HAFNIUM Is Tearing Through Exchange Servers, and You Need to Patch Right Now
Microsoft disclosed active exploitation of multiple Exchange Server zero-days by the HAFNIUM group, and admins everywhere are scrambling to patch.
If you run an on-premises Exchange Server, stop reading this in five minutes and go check your patch status. That’s the state of things two days after Microsoft disclosed that a group it’s calling HAFNIUM has been exploiting a chain of zero-day vulnerabilities in Exchange, including one tracked as CVE-2021-26855, to break into mail systems and steal data.
What’s actually happening
Microsoft attributes the activity to a China-linked group, and the attack pattern is nasty precisely because of how it works. The vulnerabilities let an attacker authenticate to an Exchange server as if they were on the local network, then chain that access into the ability to write arbitrary files to the server. In plain terms: attackers can plant web shells directly on the Exchange box, giving them a persistent backdoor that survives reboots and looks, to a casual glance, like it belongs there. From that foothold they can read mailboxes, exfiltrate data, and pivot further into the network.
This isn’t a theoretical bug bounty finding. Microsoft says it’s been actively exploited in the wild, and the early reports suggest the number of compromised organizations is already in the tens of thousands worldwide. That’s a big number for a vulnerability that was, until this week, unknown to defenders. It means a lot of servers had web shells sitting on them for some unknown window of time before anyone had a patch to apply, let alone applied it.
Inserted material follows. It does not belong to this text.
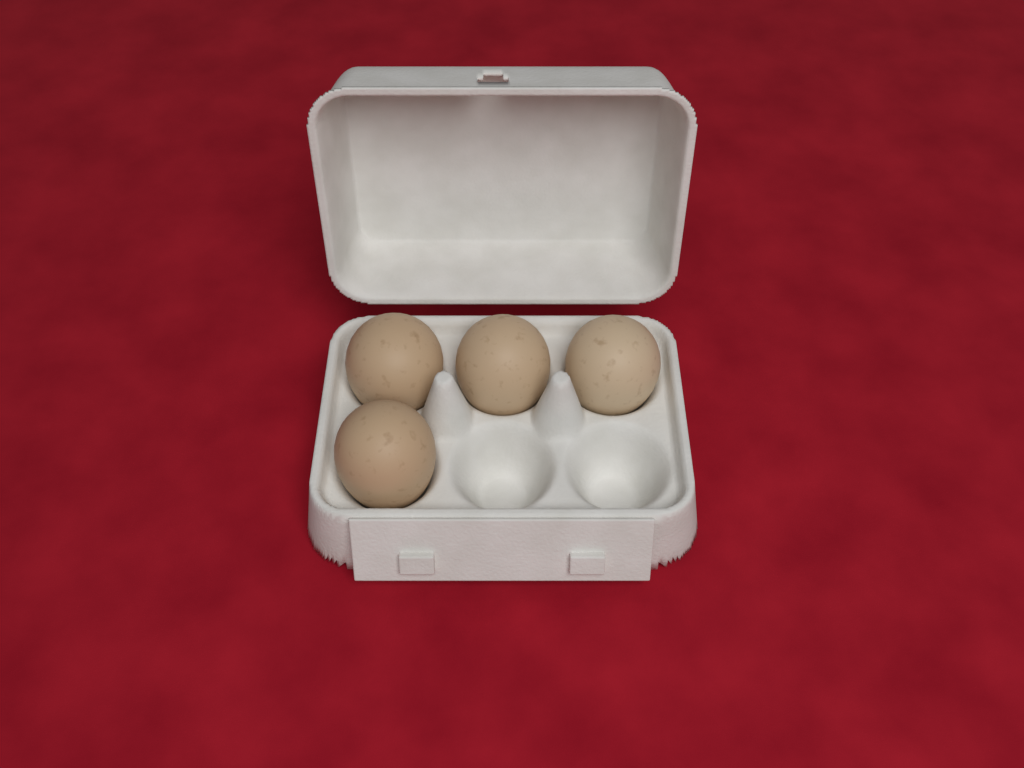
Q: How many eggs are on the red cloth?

Why on-prem Exchange is such a juicy target
Exchange Server sits at the center of most corporate networks: it’s internet-facing (because people need to check mail from anywhere), it’s deeply trusted by everything else in the domain, and it’s historically been slow to patch because taking down mail for maintenance is disruptive. Combine “faces the internet” with “hard to take offline” and “extremely valuable data,” and you get exactly the kind of target that state-linked groups spend zero-days on rather than saving them for something else.
What to do if you run Exchange
Microsoft has pushed out emergency, out-of-band security updates for the affected versions and is telling every Exchange admin, in the strongest possible terms, to apply them immediately, regardless of your normal patch cycle. If you can’t patch immediately for some reason, look into interim mitigations Microsoft has published, and start hunting for signs of compromise: unfamiliar files in Exchange web directories, unusual process activity from Exchange-related services, and any web shells that might already be sitting on your server. Given the scale of exploitation already reported, “wait and see” isn’t a defensible posture here — assume you may already be a target even if you haven’t seen anything unusual yet.
The bigger question hanging over this is how long the exploitation window was open before disclosure, and how many organizations are only now discovering they’ve had an uninvited guest reading their email for weeks. I don’t have a firm answer to that today, and I’d be cautious of anyone who claims they do this early. What is clear is that this is shaping up to be one of the more serious enterprise security stories of the year, and it’s only March.